I picked back up Teaching Community: A Pedagogy of Hope. So glad I did, as rereading (for the fourth or fifth time?), seems all the more timely for the work ahead, the work of right now.
First Day of Classes
Both my classes had their first real sessions today. My new performance class is preparing to study selected works of Anna Deavere Smith, and the course will focus on performance work that explores themes of social justice. Today, they wrote in their journals a list of what they had heard or learned about being female in the world (I teach at a single gender school for girls), and then they created a male character (of any age) talking about girls or women. Each student then performed her piece, and we discussed the patterns, myths, and stereotypes presented of both genders through their pieces. I am excited to see where this work evolves, especially as we move into characters that defy or challenge the perspectives of gender as either boy or girl.
My speech students read excepts from Bone Black by bell hooks, and I am always thrilled to introduce my young women students to her work! They’re writing their own personal narrative speeches as a first assignment.
“…I can tell him, my grandfather who loves me always, that I want to belong—that it hurts to be always on the outside. He tells me there are a lot of ways to belong in this world.

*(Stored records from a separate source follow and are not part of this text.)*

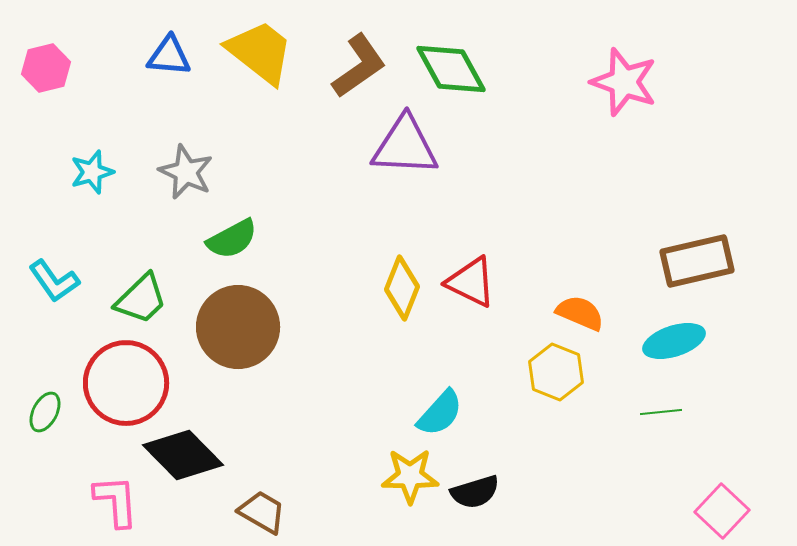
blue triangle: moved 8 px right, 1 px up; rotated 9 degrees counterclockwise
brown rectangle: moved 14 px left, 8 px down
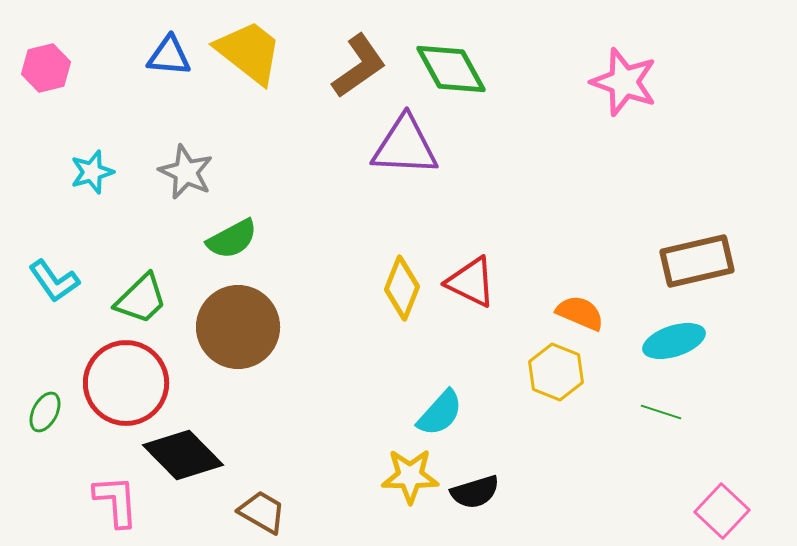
yellow trapezoid: moved 11 px left
green line: rotated 24 degrees clockwise
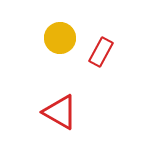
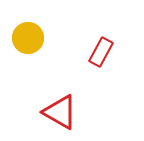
yellow circle: moved 32 px left
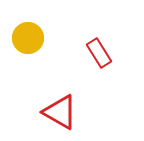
red rectangle: moved 2 px left, 1 px down; rotated 60 degrees counterclockwise
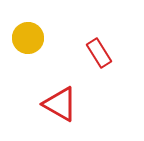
red triangle: moved 8 px up
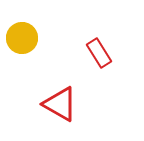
yellow circle: moved 6 px left
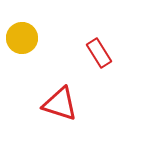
red triangle: rotated 12 degrees counterclockwise
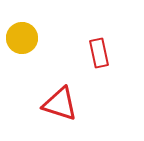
red rectangle: rotated 20 degrees clockwise
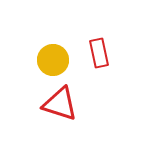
yellow circle: moved 31 px right, 22 px down
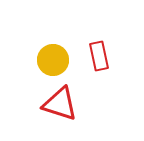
red rectangle: moved 3 px down
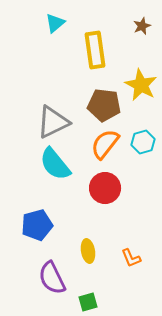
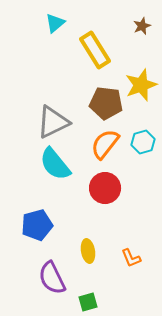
yellow rectangle: rotated 24 degrees counterclockwise
yellow star: rotated 24 degrees clockwise
brown pentagon: moved 2 px right, 2 px up
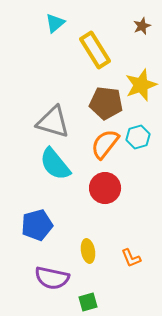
gray triangle: rotated 42 degrees clockwise
cyan hexagon: moved 5 px left, 5 px up
purple semicircle: rotated 52 degrees counterclockwise
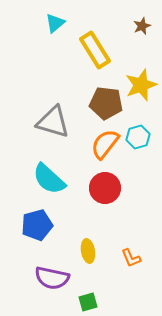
cyan semicircle: moved 6 px left, 15 px down; rotated 9 degrees counterclockwise
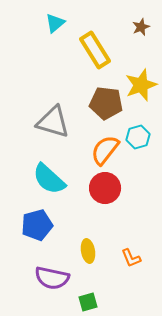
brown star: moved 1 px left, 1 px down
orange semicircle: moved 6 px down
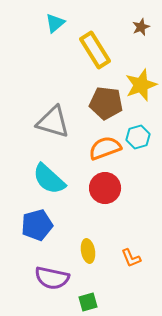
orange semicircle: moved 2 px up; rotated 32 degrees clockwise
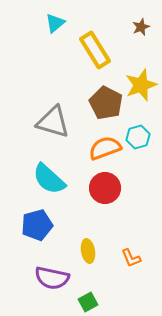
brown pentagon: rotated 20 degrees clockwise
green square: rotated 12 degrees counterclockwise
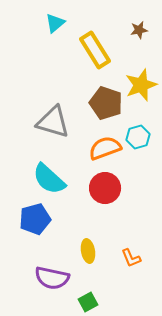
brown star: moved 2 px left, 3 px down; rotated 12 degrees clockwise
brown pentagon: rotated 8 degrees counterclockwise
blue pentagon: moved 2 px left, 6 px up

And that it is my work to find out where I belong.
At night, when everyone is silent and everything is still, I lie in the darkness of my windowless room, the place where they exile me from the community of their heart, and search the unmoving blackness to see if I can find my way home. I tell myself stories, write poems, record my dreams. In my journal I write—I belong in this place of words. This is my home. This dark, bone black inner cave where I am making a world for myself.” ~ bell hooks, Bone Black
I taught in a coed setting for many years, but there is something so wonderful about the all girl class setting and the conversations my students share with me that remind me, on days like this, why I love my job so much!